Problem to work on: In the article page on aquaporin 2 and renal cell proliferation, which two renal cell lines were used in the study?

Selected text below:

Gisela Di Giusto and Pilar Flamenco contributed equally to this work.
Aquaporin 2-increased renal cell proliferation is associated with cell volume regulation†
Article first published online: 9 OCT 2012
Copyright © 2012 Wiley Periodicals, Inc.
Journal of Cellular Biochemistry
Volume 113, Issue 12, pages 3721–3729, December 2012
How to Cite
Di Giusto, G., Flamenco, P., Rivarola, V., Fernández, J., Melamud, L., Ford, P. and Capurro, C. (2012), Aquaporin 2-increased renal cell proliferation is associated with cell volume regulation. J. Cell. Biochem., 113: 3721–3729. doi: 10.1002/jcb.24246
- Issue published online: 9 OCT 2012
- Article first published online: 9 OCT 2012
- Accepted manuscript online: 11 JUL 2012 07:04AM EST
- Manuscript Accepted: 28 JUN 2012
- Manuscript Received: 5 JUN 2012
- CELL PROLIFERATION;
- AQUAPORIN 2;
- CELL CYCLE;
- CELL VOLUME REGULATION;
- RENAL CELLS
We have previously demonstrated that in renal cortical collecting duct cells (RCCD1) the expression of the water channel Aquaporin 2 (AQP2) raises the rate of cell proliferation. In this study, we investigated the mechanisms involved in this process, focusing on the putative link between AQP2 expression, cell volume changes, and regulatory volume decrease activity (RVD). Two renal cell lines were used: WT-RCCD1 (not expressing aquaporins) and AQP2-RCCD1 (transfected with AQP2). Our results showed that when most RCCD1 cells are in the G1-phase (unsynchronized), the blockage of barium-sensitive K+ channels implicated in rapid RVD inhibits cell proliferation only in AQP2-RCCD1 cells. Though cells in the S-phase (synchronized) had a remarkable increase in size, this enhancement was higher and was accompanied by a significant down-regulation in the rapid RVD response only in AQP2-RCCD1 cells. This decrease in the RVD activity did not correlate with changes in AQP2 function or expression, demonstrating that AQP2—besides increasing water permeability—would play some other role. These observations together with evidence implying a cell-sizing mechanism that shortens the cell cycle of large cells, let us to propose that during nutrient uptake, in early G1, volume tends to increase but it may be efficiently regulated by an AQP2-dependent mechanism, inducing the rapid activation of RVD channels. This mechanism would be down-regulated when volume needs to be increased in order to proceed into the S-phase. Therefore, during cell cycle, a coordinated modulation of the RVD activity may contribute to accelerate proliferation of cells expressing AQP2. J. Cell. Biochem. 113: 3721–3729, 2012. © 2012 Wiley Periodicals, Inc.

End of Selected text.
Material shown below:

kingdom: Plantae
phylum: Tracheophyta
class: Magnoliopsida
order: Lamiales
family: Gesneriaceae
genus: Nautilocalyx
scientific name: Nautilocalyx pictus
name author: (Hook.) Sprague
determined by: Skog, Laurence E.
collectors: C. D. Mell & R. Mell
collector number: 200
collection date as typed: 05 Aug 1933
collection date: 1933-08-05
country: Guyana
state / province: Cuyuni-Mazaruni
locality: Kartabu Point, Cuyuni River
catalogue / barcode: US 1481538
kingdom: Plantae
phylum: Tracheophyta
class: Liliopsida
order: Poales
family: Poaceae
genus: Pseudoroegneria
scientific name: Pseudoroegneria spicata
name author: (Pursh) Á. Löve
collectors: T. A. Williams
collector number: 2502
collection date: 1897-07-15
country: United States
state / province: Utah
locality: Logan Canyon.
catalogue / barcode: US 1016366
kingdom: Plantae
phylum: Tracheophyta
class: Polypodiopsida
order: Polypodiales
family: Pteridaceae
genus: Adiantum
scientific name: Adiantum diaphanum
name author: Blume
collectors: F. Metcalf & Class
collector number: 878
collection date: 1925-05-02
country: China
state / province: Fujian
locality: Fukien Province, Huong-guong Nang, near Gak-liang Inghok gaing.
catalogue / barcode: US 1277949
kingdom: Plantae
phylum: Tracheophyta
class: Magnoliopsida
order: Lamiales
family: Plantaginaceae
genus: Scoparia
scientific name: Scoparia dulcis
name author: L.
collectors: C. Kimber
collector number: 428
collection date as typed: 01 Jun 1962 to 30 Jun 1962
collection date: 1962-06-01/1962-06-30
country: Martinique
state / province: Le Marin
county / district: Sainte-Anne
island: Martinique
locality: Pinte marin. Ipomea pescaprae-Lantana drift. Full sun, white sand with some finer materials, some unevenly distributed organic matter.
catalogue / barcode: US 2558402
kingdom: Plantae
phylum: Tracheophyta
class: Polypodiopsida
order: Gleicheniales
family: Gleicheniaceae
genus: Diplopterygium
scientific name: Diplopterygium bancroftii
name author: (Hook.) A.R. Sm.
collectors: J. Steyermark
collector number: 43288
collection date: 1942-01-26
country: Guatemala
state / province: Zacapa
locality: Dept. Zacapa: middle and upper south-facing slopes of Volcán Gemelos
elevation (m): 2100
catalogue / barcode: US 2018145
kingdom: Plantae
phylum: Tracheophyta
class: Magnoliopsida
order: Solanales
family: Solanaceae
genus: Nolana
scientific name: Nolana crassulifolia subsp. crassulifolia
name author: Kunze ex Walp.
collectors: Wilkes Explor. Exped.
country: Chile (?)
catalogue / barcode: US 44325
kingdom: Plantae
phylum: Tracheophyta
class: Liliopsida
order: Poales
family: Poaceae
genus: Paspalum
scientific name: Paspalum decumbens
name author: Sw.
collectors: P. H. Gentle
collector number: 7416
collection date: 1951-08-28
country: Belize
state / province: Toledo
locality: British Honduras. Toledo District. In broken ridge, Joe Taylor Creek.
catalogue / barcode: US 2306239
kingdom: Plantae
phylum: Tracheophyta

End of Material shown.

Solution: WT-RCCD1, which does not express aquaporins, and AQP2-RCCD1, which was transfected with AQP2.